◆ Task brief:
Go over the entries below line by line, copying each one that contains the word "down".

◆ Material for the task:

################

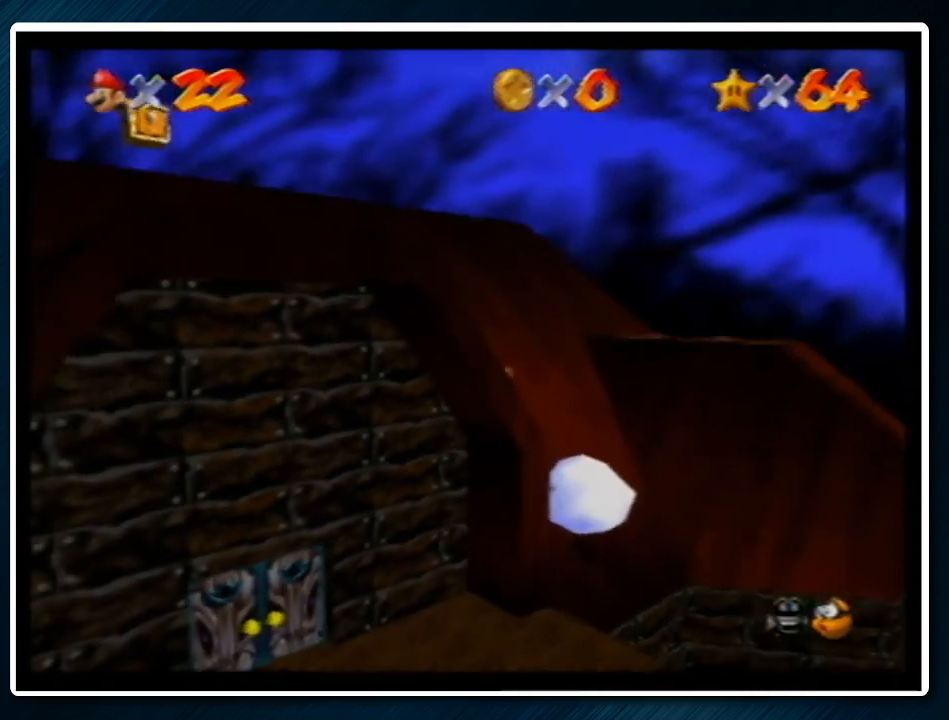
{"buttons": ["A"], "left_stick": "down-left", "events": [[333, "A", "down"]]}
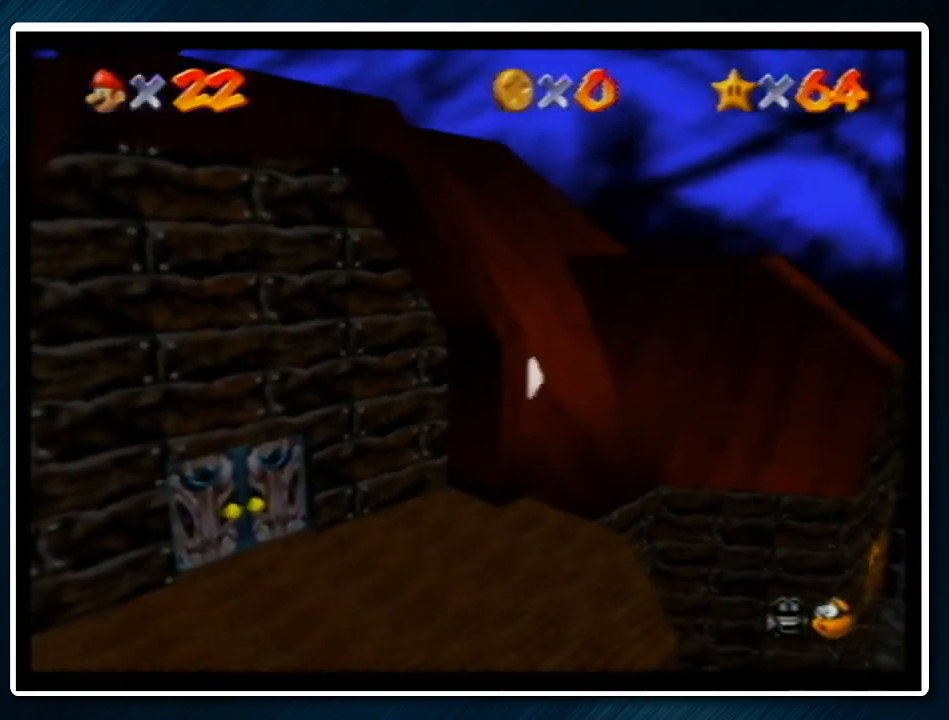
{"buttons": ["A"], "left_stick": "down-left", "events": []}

################

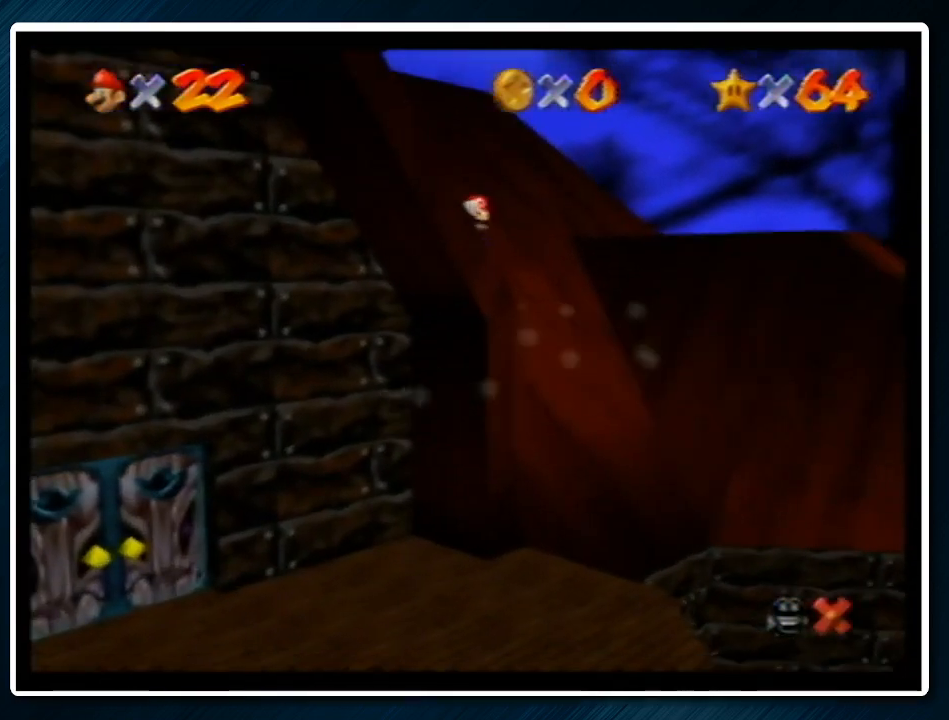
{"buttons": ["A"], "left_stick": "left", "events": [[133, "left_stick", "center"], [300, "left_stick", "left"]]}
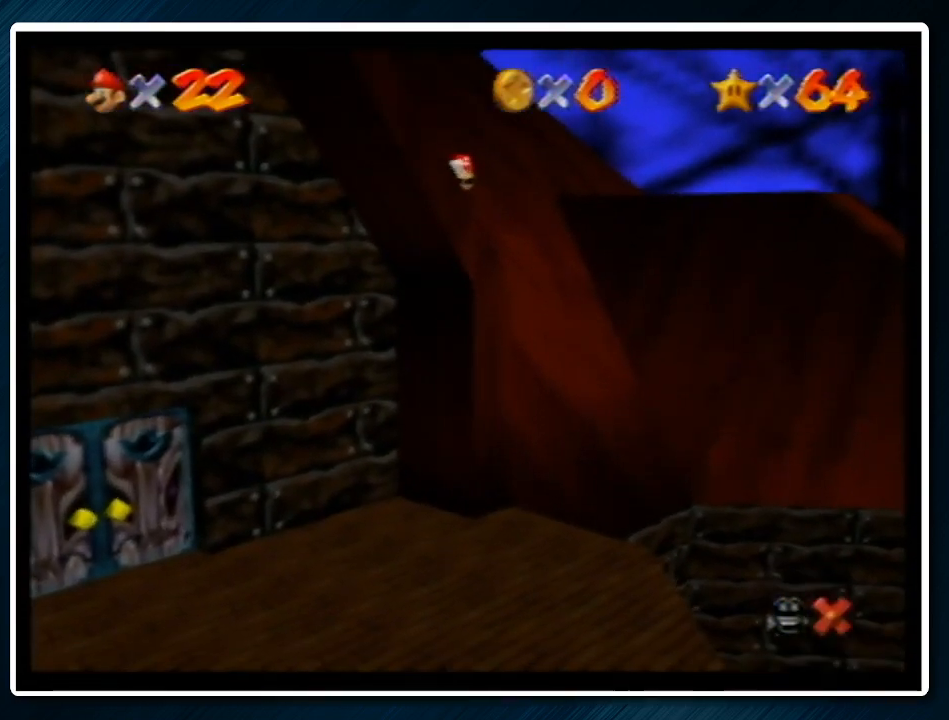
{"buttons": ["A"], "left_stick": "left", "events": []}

################

◆ Exercise solution:
{"buttons": ["A"], "left_stick": "down-left", "events": [[333, "A", "down"]]}
{"buttons": ["A"], "left_stick": "down-left", "events": []}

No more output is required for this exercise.